Opinion & Commentary
HECS-style loan scheme for Paid Parental Leave provides fairness for women and taxpayers
The Australian government spends around $1.4 billion on statutory Paid Parental Leave (PPL) every year, providing payments to more than 130,000 parents of newborns. Current PPL policy provides the primary carer of a newborn with the full-time minimum wage for up to 18 weeks ($11,538).
The Abbott government proposes to increase the parental leave period to 26 weeks and increase the rate of payment to the primary carer’s pre-birth wages up to a cap of $100,000. This will cost the Australian taxpayer over $5 billion by 2016-17.
In the absence of a PPL scheme, some parents would be unable to finance their own parental leave, and not all parents can access PPL workplace entitlements. However, the current scheme provides payments to parents with earnings of up to $150,000. The Coalition’s scheme would cap payments for those earnings above $100,000 removing means testing altogether.
The Abbott government proposes to take a PPL scheme that is already poorly targeted and introduce a taxpayer-funded payment that will use the tax dollars of lower income parents to make payments of $50,000 to those with the highest earnings.

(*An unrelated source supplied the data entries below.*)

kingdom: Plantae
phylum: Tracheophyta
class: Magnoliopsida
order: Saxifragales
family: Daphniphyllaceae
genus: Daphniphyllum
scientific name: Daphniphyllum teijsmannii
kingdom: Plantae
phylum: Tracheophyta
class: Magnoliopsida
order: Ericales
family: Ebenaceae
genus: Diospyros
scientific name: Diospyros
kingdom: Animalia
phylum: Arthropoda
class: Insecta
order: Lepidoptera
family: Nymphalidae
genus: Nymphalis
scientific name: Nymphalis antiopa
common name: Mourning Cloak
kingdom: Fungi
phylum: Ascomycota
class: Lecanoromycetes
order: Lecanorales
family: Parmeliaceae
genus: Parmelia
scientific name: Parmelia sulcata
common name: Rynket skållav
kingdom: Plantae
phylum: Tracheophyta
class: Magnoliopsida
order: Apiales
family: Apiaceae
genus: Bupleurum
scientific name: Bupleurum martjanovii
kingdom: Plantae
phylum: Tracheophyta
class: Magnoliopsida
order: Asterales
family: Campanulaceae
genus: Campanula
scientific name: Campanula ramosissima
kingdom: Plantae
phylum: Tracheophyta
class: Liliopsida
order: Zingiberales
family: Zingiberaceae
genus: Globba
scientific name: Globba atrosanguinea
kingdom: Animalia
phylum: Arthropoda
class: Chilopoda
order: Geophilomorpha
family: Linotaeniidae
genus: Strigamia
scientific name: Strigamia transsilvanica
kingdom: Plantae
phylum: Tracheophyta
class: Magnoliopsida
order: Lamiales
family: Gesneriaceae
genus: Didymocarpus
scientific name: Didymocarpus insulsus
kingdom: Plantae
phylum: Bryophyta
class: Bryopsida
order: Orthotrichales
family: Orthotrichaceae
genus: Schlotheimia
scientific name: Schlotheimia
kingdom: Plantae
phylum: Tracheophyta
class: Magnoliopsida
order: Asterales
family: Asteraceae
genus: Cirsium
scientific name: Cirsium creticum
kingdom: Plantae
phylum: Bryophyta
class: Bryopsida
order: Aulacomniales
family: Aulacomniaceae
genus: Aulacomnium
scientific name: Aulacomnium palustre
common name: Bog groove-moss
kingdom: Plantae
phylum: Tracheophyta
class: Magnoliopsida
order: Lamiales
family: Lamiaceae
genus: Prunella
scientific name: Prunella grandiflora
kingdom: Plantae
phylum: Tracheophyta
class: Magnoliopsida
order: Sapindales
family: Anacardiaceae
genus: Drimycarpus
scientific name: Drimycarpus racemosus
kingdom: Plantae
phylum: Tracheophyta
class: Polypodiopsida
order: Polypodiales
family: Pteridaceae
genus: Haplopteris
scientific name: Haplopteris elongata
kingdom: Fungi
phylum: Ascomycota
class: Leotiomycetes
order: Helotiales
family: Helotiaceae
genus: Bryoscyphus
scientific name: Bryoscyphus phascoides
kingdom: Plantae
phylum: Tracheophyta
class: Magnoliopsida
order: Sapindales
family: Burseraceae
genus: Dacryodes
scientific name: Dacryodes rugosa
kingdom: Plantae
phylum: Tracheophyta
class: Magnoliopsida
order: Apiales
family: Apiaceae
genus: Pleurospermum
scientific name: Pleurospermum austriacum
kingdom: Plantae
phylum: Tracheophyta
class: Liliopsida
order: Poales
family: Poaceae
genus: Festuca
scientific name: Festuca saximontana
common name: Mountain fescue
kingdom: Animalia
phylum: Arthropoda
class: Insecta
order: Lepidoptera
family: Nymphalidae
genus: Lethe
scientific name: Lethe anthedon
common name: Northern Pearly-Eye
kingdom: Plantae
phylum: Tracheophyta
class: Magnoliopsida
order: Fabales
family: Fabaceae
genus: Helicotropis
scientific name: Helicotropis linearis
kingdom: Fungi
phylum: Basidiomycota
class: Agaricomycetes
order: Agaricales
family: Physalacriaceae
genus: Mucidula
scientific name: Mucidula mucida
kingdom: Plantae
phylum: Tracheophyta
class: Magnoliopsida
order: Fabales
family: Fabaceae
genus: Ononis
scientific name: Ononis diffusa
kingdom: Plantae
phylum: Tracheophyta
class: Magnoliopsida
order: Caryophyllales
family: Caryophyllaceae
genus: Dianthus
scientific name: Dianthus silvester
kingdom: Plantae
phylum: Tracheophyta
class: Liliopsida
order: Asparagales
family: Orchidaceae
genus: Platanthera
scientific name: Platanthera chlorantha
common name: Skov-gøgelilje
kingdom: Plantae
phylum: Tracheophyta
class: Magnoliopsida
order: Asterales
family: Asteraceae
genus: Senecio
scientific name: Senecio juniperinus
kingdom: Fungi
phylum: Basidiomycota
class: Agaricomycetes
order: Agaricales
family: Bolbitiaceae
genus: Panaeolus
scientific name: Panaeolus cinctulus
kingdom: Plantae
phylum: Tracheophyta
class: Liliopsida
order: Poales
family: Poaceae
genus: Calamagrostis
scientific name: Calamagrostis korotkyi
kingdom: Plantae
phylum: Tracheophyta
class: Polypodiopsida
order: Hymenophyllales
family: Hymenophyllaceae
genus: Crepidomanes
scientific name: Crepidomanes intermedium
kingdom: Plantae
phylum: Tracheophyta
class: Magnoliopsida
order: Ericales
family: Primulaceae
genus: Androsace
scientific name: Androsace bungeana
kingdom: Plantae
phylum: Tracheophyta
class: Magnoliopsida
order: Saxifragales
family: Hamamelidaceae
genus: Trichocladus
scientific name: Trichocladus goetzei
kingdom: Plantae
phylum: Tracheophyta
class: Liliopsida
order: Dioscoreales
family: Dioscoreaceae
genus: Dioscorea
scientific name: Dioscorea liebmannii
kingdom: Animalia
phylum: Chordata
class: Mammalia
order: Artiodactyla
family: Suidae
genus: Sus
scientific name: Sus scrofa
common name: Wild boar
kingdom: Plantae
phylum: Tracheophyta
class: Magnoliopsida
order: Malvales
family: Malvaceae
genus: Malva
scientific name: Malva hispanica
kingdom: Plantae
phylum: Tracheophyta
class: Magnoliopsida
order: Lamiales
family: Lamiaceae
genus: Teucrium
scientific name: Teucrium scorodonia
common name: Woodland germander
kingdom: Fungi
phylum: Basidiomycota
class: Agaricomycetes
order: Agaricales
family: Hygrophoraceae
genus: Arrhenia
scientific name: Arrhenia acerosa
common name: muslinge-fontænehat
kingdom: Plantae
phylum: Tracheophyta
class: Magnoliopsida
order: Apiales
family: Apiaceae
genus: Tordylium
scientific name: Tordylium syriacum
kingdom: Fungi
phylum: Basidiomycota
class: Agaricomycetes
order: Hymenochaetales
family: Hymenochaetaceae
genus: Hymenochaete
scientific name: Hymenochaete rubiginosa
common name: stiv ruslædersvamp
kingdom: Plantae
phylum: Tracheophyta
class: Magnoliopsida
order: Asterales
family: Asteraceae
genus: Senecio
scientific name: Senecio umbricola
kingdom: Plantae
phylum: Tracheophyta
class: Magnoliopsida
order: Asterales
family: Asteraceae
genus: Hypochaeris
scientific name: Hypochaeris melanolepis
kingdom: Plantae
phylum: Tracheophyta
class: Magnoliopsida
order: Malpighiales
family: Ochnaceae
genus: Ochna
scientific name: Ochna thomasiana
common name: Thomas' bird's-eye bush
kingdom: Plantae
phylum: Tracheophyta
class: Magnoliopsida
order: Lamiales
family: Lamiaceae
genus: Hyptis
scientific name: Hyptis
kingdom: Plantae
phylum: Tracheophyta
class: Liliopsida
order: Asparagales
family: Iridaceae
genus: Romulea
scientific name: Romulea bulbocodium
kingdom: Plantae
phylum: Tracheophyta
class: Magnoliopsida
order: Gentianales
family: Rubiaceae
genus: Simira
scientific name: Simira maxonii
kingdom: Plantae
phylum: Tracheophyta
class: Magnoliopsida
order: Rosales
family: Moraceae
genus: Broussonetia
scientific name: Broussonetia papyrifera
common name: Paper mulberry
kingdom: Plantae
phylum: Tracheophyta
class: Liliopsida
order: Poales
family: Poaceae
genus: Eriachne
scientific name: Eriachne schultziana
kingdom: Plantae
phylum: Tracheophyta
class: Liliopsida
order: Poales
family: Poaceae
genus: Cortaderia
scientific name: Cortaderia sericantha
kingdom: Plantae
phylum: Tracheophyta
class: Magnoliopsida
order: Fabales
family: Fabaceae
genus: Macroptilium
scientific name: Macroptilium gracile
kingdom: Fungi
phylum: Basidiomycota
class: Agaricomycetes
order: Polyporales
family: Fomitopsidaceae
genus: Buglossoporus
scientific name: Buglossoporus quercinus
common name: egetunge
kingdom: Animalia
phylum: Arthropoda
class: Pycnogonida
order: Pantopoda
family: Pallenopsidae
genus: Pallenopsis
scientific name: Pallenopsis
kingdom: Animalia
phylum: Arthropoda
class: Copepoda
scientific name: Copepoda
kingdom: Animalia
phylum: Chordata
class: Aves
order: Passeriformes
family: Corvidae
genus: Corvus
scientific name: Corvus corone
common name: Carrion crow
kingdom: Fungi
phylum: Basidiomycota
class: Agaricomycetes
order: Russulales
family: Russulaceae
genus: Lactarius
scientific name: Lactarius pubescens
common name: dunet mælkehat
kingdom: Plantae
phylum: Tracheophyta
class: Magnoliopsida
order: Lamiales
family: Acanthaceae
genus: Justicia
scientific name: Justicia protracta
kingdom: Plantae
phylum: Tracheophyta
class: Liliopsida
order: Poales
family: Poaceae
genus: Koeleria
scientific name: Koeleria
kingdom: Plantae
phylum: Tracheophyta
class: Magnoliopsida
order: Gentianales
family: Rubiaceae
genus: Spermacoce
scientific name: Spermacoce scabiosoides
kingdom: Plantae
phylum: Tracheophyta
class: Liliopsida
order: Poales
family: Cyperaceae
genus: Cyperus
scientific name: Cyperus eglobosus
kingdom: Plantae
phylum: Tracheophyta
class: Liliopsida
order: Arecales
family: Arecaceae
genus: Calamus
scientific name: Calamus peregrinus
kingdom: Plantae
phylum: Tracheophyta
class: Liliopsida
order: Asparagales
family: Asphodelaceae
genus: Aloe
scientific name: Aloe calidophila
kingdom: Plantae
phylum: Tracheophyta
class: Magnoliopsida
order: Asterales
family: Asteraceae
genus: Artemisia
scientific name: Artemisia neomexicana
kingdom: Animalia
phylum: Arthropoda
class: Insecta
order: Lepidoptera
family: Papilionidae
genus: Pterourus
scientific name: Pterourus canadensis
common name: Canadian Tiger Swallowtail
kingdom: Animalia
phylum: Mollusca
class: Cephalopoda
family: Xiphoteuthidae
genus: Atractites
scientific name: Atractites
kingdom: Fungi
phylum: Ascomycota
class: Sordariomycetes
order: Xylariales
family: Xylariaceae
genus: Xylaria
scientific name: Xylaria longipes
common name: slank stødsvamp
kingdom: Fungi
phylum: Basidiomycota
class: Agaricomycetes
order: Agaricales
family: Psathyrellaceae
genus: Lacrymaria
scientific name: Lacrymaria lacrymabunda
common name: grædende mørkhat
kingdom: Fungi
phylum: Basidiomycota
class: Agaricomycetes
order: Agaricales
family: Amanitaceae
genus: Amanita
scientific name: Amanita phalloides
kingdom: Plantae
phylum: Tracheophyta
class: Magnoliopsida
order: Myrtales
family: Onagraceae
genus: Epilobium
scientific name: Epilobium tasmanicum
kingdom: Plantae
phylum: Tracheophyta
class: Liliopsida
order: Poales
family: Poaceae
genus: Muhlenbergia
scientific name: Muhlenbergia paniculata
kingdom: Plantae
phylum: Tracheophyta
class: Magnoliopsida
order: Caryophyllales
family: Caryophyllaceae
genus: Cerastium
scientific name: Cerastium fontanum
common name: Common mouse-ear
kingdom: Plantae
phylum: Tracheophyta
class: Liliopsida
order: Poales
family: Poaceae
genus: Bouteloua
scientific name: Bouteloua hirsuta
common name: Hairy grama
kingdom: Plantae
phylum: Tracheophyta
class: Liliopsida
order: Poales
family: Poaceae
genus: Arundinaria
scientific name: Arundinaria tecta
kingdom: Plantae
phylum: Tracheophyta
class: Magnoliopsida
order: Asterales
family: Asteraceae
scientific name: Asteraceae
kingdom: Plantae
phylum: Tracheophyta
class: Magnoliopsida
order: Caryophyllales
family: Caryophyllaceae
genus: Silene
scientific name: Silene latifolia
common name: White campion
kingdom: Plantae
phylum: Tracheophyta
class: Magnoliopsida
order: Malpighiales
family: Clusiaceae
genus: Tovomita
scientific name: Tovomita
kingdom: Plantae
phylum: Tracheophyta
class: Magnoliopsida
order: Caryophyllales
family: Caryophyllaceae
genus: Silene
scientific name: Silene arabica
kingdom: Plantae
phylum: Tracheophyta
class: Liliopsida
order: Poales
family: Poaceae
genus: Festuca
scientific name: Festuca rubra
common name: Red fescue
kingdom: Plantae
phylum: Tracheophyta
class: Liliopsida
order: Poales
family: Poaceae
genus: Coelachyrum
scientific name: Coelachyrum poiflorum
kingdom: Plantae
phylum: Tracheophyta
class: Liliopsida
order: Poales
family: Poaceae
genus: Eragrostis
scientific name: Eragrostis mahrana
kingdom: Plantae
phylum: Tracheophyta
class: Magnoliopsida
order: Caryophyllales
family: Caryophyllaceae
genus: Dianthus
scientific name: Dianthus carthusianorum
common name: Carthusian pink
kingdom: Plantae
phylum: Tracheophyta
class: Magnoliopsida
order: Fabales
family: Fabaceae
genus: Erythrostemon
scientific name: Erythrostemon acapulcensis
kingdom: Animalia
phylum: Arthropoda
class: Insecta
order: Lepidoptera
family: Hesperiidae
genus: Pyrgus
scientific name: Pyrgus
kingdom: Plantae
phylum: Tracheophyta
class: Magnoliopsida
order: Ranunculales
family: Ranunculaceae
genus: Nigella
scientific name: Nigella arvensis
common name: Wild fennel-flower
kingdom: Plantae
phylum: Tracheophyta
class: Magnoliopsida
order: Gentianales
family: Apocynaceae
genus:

Not only does this contradict the objectives of the rest of Australia’s income support system, it will provide the largest payments to those parents most able to finance their own parental leave and those most likely to already have access to the most generous PPL workplace entitlements.
Earlier this week the Centre for Independent Studies released a new report, Fairer Paid Parental Leave, which proposes a fairer alternative to the Coalition’s controversial reforms (a brief visual summary can be found here). The report argues that PPL should be provided through a loans program similar to the Higher Education Contribution Scheme (HECS) for tertiary education.
Under a Parental Leave Contribution Scheme (PLCS) the government would make weekly payments to the parents of newborns up to the primary carer’s pre-birth wage for up to 26 weeks. Working parents with earnings less than the full-time minimum wage would receive the full-time minimum wage just as they would under current PPL policy and the Coalition’s proposal.
Paying back the loan would be the responsibility of both parents, but only those with earnings above the full-time minimum wage would need to make repayments. Like HECS, repayment rates would be progressive so as to ensure that repaying the loan wouldn’t be a burden on low-income families.
A typical family where the mother has annual earnings of $40,000 prior to her first birth and whose partner has annual earnings of $60,000 would pay off a PPL loan in 6 years. Repayments would never exceed 4% of their combined earnings and 89% of the loan would be repaid by the primary earner.
A PLCS would achieve the gender equity objectives of statutory PPL. The progressive repayment rates ensure that it is the higher income parent, who is generally male, who would make most of the repayments, in recognition of the value of the primary carer’s unpaid parenting. The Coalition’s scheme on the other hand is funded by taxpayers, many of whom are women whose careers have been interrupted by child birth.
We need a better PPL scheme for Australian families and working women—a PPL scheme that ensures that all Australian children benefit from parental leave but one that doesn’t push all of the cost onto taxpayers to the benefit of those who least need it.
Matthew Taylor is a Research Fellow in the Economics Program at The Centre for Independent Studies (CIS).